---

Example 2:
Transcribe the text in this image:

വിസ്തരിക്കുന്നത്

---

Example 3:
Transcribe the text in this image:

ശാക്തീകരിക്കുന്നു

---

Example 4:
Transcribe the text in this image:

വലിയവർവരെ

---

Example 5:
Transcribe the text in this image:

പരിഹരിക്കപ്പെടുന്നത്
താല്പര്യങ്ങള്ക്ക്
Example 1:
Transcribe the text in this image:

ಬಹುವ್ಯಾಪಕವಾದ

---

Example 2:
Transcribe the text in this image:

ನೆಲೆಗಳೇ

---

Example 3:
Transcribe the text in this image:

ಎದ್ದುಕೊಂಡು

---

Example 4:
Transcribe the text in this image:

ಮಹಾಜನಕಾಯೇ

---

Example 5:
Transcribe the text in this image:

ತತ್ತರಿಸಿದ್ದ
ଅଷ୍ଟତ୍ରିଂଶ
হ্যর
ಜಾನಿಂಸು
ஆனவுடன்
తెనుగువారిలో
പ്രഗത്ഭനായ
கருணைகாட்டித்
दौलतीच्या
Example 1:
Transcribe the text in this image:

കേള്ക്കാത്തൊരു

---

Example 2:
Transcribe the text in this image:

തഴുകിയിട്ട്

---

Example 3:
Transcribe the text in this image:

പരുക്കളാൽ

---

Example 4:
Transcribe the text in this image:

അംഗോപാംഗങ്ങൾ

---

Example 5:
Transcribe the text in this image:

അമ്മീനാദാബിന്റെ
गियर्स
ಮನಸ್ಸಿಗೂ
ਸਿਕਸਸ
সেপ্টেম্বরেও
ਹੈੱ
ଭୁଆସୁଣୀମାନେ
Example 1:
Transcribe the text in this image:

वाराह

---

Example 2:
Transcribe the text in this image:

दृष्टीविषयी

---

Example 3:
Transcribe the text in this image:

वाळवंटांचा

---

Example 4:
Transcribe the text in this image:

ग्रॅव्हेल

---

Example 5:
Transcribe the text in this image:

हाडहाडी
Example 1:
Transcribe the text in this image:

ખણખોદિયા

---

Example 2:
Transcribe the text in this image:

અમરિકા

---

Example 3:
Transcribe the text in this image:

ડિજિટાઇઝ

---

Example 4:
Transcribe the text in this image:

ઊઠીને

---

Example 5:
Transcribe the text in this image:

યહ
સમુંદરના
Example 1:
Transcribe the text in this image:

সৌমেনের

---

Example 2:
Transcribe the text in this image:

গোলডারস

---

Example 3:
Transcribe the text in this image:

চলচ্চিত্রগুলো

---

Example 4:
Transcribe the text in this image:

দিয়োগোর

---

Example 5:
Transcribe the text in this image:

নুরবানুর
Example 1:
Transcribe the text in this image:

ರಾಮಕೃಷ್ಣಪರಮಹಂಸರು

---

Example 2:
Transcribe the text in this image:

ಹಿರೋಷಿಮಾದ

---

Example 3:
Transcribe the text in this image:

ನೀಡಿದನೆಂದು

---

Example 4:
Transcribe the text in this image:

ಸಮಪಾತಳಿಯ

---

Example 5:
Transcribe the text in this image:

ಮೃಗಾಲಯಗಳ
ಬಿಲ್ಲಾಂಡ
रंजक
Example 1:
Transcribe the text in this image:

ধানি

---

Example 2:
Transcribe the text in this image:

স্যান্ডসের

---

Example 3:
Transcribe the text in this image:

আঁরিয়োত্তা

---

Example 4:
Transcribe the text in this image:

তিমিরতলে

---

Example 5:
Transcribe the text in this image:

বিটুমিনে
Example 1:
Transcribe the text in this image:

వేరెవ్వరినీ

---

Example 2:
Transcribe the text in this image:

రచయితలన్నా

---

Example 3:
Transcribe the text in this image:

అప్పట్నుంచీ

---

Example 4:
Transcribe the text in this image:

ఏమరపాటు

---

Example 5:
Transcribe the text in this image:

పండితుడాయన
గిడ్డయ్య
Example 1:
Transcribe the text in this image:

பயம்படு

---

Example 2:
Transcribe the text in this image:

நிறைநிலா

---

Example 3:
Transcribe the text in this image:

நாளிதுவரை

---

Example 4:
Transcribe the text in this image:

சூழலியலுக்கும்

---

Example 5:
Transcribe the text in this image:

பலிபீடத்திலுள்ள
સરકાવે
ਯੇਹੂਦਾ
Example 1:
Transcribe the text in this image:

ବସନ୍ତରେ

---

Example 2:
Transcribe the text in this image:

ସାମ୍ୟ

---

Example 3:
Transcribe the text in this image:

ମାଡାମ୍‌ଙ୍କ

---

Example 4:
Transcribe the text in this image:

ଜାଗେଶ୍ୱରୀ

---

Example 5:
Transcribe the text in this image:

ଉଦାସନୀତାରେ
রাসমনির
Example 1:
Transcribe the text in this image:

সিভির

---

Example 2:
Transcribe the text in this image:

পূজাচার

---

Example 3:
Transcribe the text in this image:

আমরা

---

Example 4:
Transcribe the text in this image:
○ ○ ○
» WHAT TO PRODUCE
Quote the material exactly, leaving nothing out.

» RESPONSE BOX
---

Example 2:
Transcribe the text in this image:

വിസ്തരിക്കുന്നത്

---

Example 3:
Transcribe the text in this image:

ശാക്തീകരിക്കുന്നു

---

Example 4:
Transcribe the text in this image:

വലിയവർവരെ

---

Example 5:
Transcribe the text in this image:

പരിഹരിക്കപ്പെടുന്നത്
താല്പര്യങ്ങള്ക്ക്
Example 1:
Transcribe the text in this image:

ಬಹುವ್ಯಾಪಕವಾದ

---

Example 2:
Transcribe the text in this image:

ನೆಲೆಗಳೇ

---

Example 3:
Transcribe the text in this image:

ಎದ್ದುಕೊಂಡು

---

Example 4:
Transcribe the text in this image:

ಮಹಾಜನಕಾಯೇ

---

Example 5:
Transcribe the text in this image:

ತತ್ತರಿಸಿದ್ದ
ଅଷ୍ଟତ୍ରିଂଶ
হ্যর
ಜಾನಿಂಸು
ஆனவுடன்
తెనుగువారిలో
പ്രഗത്ഭനായ
கருணைகாட்டித்
दौलतीच्या
Example 1:
Transcribe the text in this image:

കേള്ക്കാത്തൊരു

---

Example 2:
Transcribe the text in this image:

തഴുകിയിട്ട്

---

Example 3:
Transcribe the text in this image:

പരുക്കളാൽ

---

Example 4:
Transcribe the text in this image:

അംഗോപാംഗങ്ങൾ

---

Example 5:
Transcribe the text in this image:

അമ്മീനാദാബിന്റെ
गियर्स
ಮನಸ್ಸಿಗೂ
ਸਿਕਸਸ
সেপ্টেম্বরেও
ਹੈੱ
ଭୁଆସୁଣୀମାନେ
Example 1:
Transcribe the text in this image:

वाराह

---

Example 2:
Transcribe the text in this image:

दृष्टीविषयी

---

Example 3:
Transcribe the text in this image:

वाळवंटांचा

---

Example 4:
Transcribe the text in this image:

ग्रॅव्हेल

---

Example 5:
Transcribe the text in this image:

हाडहाडी
Example 1:
Transcribe the text in this image:

ખણખોદિયા

---

Example 2:
Transcribe the text in this image:

અમરિકા

---

Example 3:
Transcribe the text in this image:

ડિજિટાઇઝ

---

Example 4:
Transcribe the text in this image:

ઊઠીને

---

Example 5:
Transcribe the text in this image:

યહ
સમુંદરના
Example 1:
Transcribe the text in this image:

সৌমেনের

---

Example 2:
Transcribe the text in this image:

গোলডারস

---

Example 3:
Transcribe the text in this image:

চলচ্চিত্রগুলো

---

Example 4:
Transcribe the text in this image:

দিয়োগোর

---

Example 5:
Transcribe the text in this image:

নুরবানুর
Example 1:
Transcribe the text in this image:

ರಾಮಕೃಷ್ಣಪರಮಹಂಸರು

---

Example 2:
Transcribe the text in this image:

ಹಿರೋಷಿಮಾದ

---

Example 3:
Transcribe the text in this image:

ನೀಡಿದನೆಂದು

---

Example 4:
Transcribe the text in this image:

ಸಮಪಾತಳಿಯ

---

Example 5:
Transcribe the text in this image:

ಮೃಗಾಲಯಗಳ
ಬಿಲ್ಲಾಂಡ
रंजक
Example 1:
Transcribe the text in this image:

ধানি

---

Example 2:
Transcribe the text in this image:

স্যান্ডসের

---

Example 3:
Transcribe the text in this image:

আঁরিয়োত্তা

---

Example 4:
Transcribe the text in this image:

তিমিরতলে

---

Example 5:
Transcribe the text in this image:

বিটুমিনে
Example 1:
Transcribe the text in this image:

వేరెవ్వరినీ

---

Example 2:
Transcribe the text in this image:

రచయితలన్నా

---

Example 3:
Transcribe the text in this image:

అప్పట్నుంచీ

---

Example 4:
Transcribe the text in this image:

ఏమరపాటు

---

Example 5:
Transcribe the text in this image:

పండితుడాయన
గిడ్డయ్య
Example 1:
Transcribe the text in this image:

பயம்படு

---

Example 2:
Transcribe the text in this image:

நிறைநிலா

---

Example 3:
Transcribe the text in this image:

நாளிதுவரை

---

Example 4:
Transcribe the text in this image:

சூழலியலுக்கும்

---

Example 5:
Transcribe the text in this image:

பலிபீடத்திலுள்ள
સરકાવે
ਯੇਹੂਦਾ
Example 1:
Transcribe the text in this image:

ବସନ୍ତରେ

---

Example 2:
Transcribe the text in this image:

ସାମ୍ୟ

---

Example 3:
Transcribe the text in this image:

ମାଡାମ୍‌ଙ୍କ

---

Example 4:
Transcribe the text in this image:

ଜାଗେଶ୍ୱରୀ

---

Example 5:
Transcribe the text in this image:

ଉଦାସନୀତାରେ
রাসমনির
Example 1:
Transcribe the text in this image:

সিভির

---

Example 2:
Transcribe the text in this image:

পূজাচার

---

Example 3:
Transcribe the text in this image:

আমরা

---

Example 4:
Transcribe the text in this image:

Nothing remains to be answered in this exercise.